You have 5 free post views remaining. Please consider logging in.

What is AI doing to humans? Why aren’t we measuring it?

Licensed under the Unsplash+ License

We measure AIs to see whether they can pass a bar exam, write working code, and use your computer interface. We test to see how good they are at completing complex tasks, or just impressing humans.

What we don’t have is a rigorous, credible way of evaluating what AI does to us. To our minds, our thoughts, or our communities.

We’ve been here before. At CHT, we spent years working on the psychosocial risks of social media, and the lesson of that work is uncomfortable: the cast-iron evidence came too late. By the time it was strong enough to act on, an entire generation grew up with technology systems that nobody had properly assessed. We believe that technology should strengthen our relationships, support our capacity to think, and help us make better decisions. Without measurement, it’s hard to tell whether we’re getting closer to that future, or further away.
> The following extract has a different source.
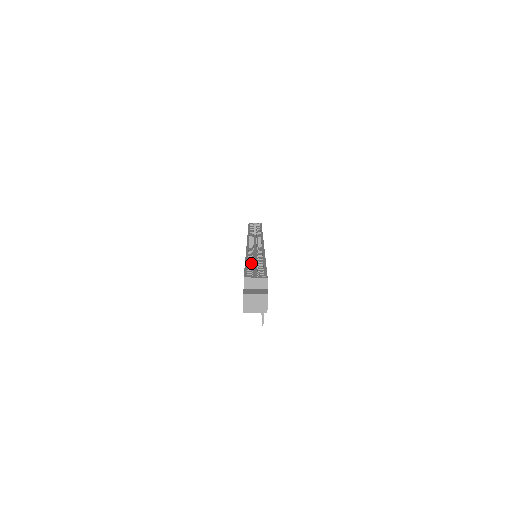
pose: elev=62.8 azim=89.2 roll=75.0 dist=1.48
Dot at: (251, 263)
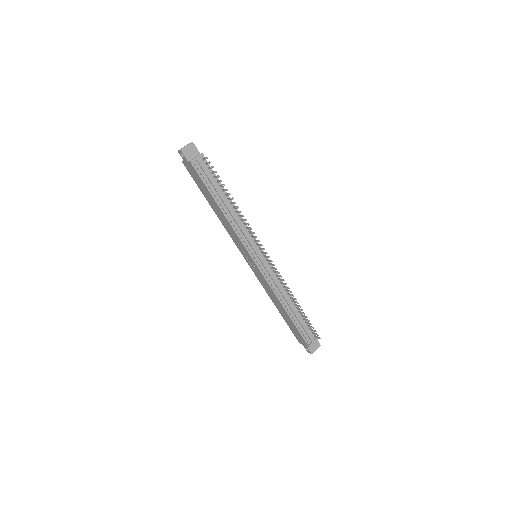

AI has already been shown to validate suicidal ideation, reinforce delusional beliefs, and create patterns of emotional dependency. But we also know it can reduce the symptoms of depression, and support learning. AI, like any powerful technology, offers real benefits alongside harms – but it can sometimes be hard to tell the difference between the two at first glance.

CHT sees this as, in part, an evaluation challenge. And we think it’s a solvable one. Right now, the tools for evaluating AI’s psychosocial impacts aren’t good enough, the challenges in improving them are complex, and the cost of failure is growing – but in sharing our diagnosis, we’d like to invite others to work with us on the fix.

What gets measured gets fixed

Robust evaluations of AI genuinely do change how tech gets developed. That’s the opportunity.

AI capability benchmarks, for instance – standardized comparisons of what AI models can do – create a ‘race to the top’ dynamic. AI companies want their models to be known as the best, or most advanced – so they watch those rankings closely, invest in improving their scores, and compete to do better.

Safety evaluations are developing fast, too. AI labs routinely test for jailbreak resistance, chemical and biological risks, and various forms of bias. Major labs publish safety frameworks, and safety groups try to hold them to account.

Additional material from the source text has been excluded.